TASK LIST:
1/ From the Checkpoint 9 forum thread, output the passage that begins at the words "randomGen(of: nil)" and stops after the words "brilliant! Well done.".
2/ In the Checkpoint 9 forum thread, what name did the first poster settle on for the function?

SELECTED EXCERPT:

◆ ◆ ◆ ◆ ◆ ◆ ◆

Forums > 100 Days of SwiftUI

  • Spoiler below. Please try on your own before looking at my hack.

In Checkpoint 9, Paul challenges us to write a function that accepts an optional array of integers and returns a random value from the array. However, if the function's parameter is nil, Paul wants us to use a default array of values from 1 through 100.

The twist? Do this in one line of code.

First I thought of how would you name such a function. I toyed with a few names and settled on "pickOne". The parameter has two names, one for external use, the other for internal use. What function name did you pick? Add your comments below and share your thoughts.

func pickOne(fromThese someIntegers: [Int]? ) -> Int  { // challenge code goes here }

This allows a user to write:

let randomValue = pickOne(fromThese: [ 142, 242, 342, 442, 524] )  // user provided array of integers

Next, regardless of what is provided, return a random value between 1 and 100.

func pickOne(fromThese someIntegers: [Int]? ) -> Int  {
    return Array(1...100).randomElement()!  // force unwrap
}

The odd thing here is even though I'm providing a valid integer array, the randomElement() method returns an optional. So I need to force unwrap it. I'm not afraid of this crashing, because indeed I am providing a bona fide array of Ints.

Next, figure out if the user provided a valid array, or nil.

    return someIntegers?.randomElement()

This is an optional chain. And either of these can return nil. First, the array might not even exist, thus returning nil. Second, if the array exists, it might be an empty array, so randomElement() will return nil as well. In this case, the nil coalescing operator comes to the rescue. If the first part returns nil, then provide a value from the second part of the nil coalescing operation. Also, because there is only one line that creates an Int value, Swift considers this the return value. No need to use the return keyword.

func pickOne(fromThese someIntegers: [Int]? ) -> Int  {
    someIntegers?.randomElement() ?? Array(1...100).randomElement()!  // force unwrap
}

I think this qualifies as a one line function.

3      

The odd thing here is even though I'm providing a valid integer array, the randomElement() method returns an optional.

Because what should it return if you call randomElement() on an empty array? 😜

3      

This is what I came up with

func randomGen (of array: [Int]?) -> Int {
    array?.randomElement() ?? Int.random(in: 1...100)

}

randomGen(of: [-1,-4,-8,-9,-102])
randomGen(of: [-1,-4,-8,-9,-102])
randomGen(of:[])
randomGen(of: nil)

4      

@Feras-Eng

Elegant solution. Why should I create an array, then pick a random element from it. (Plus the overhead of unwrapping it!) Your solution of just picking a random number in a closed range is brilliant! Well done.

◆ ◆ ◆ ◆ ◆ ◆ ◆

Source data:
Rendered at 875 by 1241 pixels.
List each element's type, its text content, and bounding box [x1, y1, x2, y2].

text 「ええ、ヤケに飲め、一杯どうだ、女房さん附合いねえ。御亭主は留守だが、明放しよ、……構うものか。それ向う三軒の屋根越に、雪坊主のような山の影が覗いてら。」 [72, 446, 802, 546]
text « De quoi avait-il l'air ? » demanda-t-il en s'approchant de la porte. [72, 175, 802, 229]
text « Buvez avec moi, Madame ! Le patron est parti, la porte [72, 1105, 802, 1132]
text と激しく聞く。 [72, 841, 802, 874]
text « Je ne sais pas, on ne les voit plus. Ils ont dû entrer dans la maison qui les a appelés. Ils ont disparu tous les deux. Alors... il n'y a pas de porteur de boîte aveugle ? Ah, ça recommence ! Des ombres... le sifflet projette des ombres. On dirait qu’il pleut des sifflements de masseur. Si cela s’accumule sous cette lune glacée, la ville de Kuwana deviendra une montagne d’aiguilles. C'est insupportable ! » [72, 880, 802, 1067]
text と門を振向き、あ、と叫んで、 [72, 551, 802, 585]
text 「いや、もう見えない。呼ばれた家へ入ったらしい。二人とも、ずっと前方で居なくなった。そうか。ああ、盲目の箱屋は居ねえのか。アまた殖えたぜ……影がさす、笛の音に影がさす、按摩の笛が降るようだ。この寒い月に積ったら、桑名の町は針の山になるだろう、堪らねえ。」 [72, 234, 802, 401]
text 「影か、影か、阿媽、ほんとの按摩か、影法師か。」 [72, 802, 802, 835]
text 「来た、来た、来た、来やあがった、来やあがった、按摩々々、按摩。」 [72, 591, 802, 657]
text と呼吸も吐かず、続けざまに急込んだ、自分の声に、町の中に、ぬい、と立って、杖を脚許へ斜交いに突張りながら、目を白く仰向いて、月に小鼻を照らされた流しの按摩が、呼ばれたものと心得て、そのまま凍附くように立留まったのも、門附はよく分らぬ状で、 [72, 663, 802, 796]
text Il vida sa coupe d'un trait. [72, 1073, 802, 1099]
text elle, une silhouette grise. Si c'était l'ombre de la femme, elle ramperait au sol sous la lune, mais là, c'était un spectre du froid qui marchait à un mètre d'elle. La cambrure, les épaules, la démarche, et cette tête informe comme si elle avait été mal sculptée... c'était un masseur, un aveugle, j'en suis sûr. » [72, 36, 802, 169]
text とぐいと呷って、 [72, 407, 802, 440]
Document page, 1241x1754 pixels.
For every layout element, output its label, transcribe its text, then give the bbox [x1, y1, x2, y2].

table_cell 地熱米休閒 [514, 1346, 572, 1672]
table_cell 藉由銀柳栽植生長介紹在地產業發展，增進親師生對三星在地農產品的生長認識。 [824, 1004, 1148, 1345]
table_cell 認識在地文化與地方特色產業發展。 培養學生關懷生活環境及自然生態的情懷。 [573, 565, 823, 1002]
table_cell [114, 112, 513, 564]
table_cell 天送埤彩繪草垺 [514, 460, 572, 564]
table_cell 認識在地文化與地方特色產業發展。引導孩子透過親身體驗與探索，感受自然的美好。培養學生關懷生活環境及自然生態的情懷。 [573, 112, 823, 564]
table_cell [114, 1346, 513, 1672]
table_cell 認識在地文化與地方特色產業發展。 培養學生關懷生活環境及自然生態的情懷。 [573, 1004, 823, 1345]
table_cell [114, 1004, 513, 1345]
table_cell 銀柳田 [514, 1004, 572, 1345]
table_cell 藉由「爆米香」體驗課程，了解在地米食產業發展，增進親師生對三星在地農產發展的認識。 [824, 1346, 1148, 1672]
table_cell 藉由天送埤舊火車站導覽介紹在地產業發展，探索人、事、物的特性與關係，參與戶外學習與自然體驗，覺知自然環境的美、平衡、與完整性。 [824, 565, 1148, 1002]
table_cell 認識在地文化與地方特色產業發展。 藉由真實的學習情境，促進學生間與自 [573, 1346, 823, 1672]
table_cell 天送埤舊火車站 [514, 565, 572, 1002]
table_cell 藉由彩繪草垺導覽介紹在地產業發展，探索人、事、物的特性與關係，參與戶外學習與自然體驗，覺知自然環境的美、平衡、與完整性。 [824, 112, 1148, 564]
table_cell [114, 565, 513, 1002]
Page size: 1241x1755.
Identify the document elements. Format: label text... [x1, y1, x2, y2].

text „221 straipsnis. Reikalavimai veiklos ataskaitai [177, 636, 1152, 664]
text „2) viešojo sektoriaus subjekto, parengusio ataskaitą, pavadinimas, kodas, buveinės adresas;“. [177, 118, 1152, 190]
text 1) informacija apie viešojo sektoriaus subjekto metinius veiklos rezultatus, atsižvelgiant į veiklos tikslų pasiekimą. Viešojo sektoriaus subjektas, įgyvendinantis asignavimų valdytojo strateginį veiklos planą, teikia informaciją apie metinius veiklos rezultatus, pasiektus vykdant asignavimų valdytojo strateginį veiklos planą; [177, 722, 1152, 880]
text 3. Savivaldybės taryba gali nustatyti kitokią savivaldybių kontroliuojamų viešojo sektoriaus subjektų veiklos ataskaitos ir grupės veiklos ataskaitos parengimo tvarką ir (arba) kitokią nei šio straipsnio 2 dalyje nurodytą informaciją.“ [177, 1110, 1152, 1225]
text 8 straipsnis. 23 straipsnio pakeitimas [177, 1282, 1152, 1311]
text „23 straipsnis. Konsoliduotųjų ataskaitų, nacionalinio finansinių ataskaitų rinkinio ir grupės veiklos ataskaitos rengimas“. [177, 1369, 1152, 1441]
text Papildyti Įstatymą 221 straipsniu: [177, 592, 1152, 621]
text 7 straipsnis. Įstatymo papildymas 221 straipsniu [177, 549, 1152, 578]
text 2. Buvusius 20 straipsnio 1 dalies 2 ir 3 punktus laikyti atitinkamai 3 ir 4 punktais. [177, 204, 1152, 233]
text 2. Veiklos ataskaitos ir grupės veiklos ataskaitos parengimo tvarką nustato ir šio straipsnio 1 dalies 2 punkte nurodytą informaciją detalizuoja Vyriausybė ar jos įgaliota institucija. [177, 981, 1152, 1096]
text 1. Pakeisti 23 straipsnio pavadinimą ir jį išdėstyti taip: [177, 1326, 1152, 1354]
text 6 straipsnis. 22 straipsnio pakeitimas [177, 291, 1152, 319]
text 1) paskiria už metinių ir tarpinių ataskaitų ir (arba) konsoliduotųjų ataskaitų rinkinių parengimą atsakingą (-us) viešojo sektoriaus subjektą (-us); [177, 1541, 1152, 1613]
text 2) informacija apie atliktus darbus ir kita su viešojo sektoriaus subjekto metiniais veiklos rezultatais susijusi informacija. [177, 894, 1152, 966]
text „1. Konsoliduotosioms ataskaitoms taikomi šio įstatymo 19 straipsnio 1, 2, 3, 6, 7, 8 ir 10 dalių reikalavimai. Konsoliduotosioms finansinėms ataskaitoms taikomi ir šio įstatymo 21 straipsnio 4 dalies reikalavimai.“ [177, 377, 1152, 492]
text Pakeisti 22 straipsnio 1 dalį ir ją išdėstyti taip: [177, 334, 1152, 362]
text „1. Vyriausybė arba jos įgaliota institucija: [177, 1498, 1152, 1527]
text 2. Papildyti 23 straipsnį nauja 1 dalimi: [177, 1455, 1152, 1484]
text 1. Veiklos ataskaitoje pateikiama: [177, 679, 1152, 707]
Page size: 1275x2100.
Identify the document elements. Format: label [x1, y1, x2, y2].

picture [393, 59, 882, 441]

◆ ◆ ◆ ◆ ◆ ◆ ◆

RESULTS IN ORDER:
1/
randomGen(of: nil)

4      

@Feras-Eng

Elegant solution. Why should I create an array, then pick a random element from it. (Plus the overhead of unwrapping it!) Your solution of just picking a random number in a closed range is brilliant! Well done.

2/ pickOne